> **Instructions**:
(a) In the Iraq report, how long does Engel say Baghdad has gone without water?
(b) Carry on the Iraq report from its last sentence.

> **Document passage**:

____________________

Video: Iraq focuses on today
updated 6/23/2005 12:48:20 PM ET 2005-06-23T16:48:20

As Defense Secretary Donald Rumsfeld and top U.S. military officials testified on Capitol Hill Thursday about U.S. policy and military operations in Iraq, violence continues in Baghdad, where nearly 40 people died from car bombings in a 12-hour span Wednesday.

NBC's Baghdad correspondent Richard Engel joined MSNBC's Amy Robach on Thursday morning and said that while bigger issues, including a timetable for U.S. withdrawal, are widely discussed in the country, short-term problems are the focus for many in Iraq.

"Whether that timetable is realistic and what are happening on the ground however are two very open questions," Engel said. "For example, today what's on people's minds is not this long theoretical timetable but ... this very serious sandstorm that has been here for about a week.

"It's over 100 degrees. There hasn't been water in Baghdad for about five days. There's now been an outbreak, according to hospital officials, of cholera, diarrhea, of food poisoning because of the water situation," Engel added.

"There were eight car bombs in Baghdad since last night. So for a lot of people here, both U.S. soldiers, U.S. Marines and average Iraqis living on the ground, its not some theoretical broad idea of 'Are we making progress?' 'Is Iraq a more democratic state?' 'Will in 20 years, this be safer for America or not?' But they're worried about what happens today, what happens next week," he said.

"According to a lot of people living here, the situation does not seem to be getting any better."

He noted that there are different levels of progress depending on which area of Iraq one goes, making broad generalizations complex.

____________________

(Stored items from a collection)

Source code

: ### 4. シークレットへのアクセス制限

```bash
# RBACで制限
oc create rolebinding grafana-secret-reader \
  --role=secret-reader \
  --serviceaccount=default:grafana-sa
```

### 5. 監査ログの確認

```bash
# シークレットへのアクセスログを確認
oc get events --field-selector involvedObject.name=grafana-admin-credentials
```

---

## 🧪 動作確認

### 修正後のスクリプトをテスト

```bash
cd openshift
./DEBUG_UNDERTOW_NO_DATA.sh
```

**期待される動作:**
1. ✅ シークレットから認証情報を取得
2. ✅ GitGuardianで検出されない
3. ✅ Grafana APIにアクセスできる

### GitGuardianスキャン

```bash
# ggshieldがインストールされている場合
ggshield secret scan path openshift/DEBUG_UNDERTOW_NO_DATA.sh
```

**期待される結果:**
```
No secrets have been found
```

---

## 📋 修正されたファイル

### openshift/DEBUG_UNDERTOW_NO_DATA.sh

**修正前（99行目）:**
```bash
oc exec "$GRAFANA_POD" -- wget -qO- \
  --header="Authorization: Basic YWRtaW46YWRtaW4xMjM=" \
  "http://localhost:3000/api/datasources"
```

____________________

> **Answers to this exercise**:
(a) About five days.

(b)
"I think it's very difficult to talk about Iraq as a whole because, frankly, there isn't much of Iraq as a whole anymore. It's several different federal states that are already existing here. The Kurdish entity in the North is almost independent. Then there's the Sunni Triangle, which is a failed state effectively. Ongoing military operations had been continuing. There's really no sense of normal life going on in the Sunni Triangle. People are nervous, schools aren't functioning properly. The reconstruction efforts are not going underway.

"Yet then we have the southern parts of the country, the areas around the Shiite and Karbala areas of the Sunni heartland which are almost independent. It's like a mini religious state where the clerics are running the show with influence from Iran," Engel said. "A similar situation to that is in the south around Basra."

Engel said that the these areas are safer than Baghdad, but "that comes at a price."

"The militias are playing a very large role, Iran is very influential. Some people aren't very happy with the increased role of Shiite Islam in their lives," he said. "So there is peace and quiet but it's at a price. You very much have to look at which region you're talking about to assess if there's progress there. The idea of a national, united progress, the country as a whole is moving forward with a united vision, I think is somewhat unrealistic."